INFORMATION SUPPLIED START

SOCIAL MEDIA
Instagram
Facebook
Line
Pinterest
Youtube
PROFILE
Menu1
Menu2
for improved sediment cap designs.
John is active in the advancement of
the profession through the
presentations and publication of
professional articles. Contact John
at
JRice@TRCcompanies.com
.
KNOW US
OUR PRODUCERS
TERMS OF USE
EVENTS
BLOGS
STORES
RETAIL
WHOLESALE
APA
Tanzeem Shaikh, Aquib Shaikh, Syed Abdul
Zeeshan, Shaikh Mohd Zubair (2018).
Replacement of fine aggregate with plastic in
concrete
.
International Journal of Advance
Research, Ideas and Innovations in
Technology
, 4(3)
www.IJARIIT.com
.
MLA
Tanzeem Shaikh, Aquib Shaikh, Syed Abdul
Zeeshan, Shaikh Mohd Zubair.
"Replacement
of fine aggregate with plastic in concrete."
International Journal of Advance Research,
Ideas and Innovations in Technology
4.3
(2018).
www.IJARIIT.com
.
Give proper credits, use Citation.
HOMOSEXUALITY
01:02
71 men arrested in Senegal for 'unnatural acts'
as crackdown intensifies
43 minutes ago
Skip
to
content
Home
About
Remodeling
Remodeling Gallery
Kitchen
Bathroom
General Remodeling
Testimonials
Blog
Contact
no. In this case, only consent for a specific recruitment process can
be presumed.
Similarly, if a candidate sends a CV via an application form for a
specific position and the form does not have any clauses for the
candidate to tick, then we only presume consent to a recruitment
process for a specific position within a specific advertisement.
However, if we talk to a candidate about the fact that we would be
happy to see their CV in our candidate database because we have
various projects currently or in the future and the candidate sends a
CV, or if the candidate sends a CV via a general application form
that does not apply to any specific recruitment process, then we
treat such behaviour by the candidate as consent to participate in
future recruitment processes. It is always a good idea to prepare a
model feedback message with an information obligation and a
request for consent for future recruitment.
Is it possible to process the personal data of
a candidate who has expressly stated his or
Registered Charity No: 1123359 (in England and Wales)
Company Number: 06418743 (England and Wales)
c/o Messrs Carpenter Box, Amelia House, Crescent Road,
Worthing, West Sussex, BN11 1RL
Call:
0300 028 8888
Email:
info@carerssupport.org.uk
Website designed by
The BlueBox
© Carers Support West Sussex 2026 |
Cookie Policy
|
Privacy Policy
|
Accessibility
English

INFORMATION SUPPLIED END

*TASK ITEM:*
In the entries above, find the lines containing the word "plastic" and say how many there are, with no other words.

*RESULT FOR THIS TASK:*
2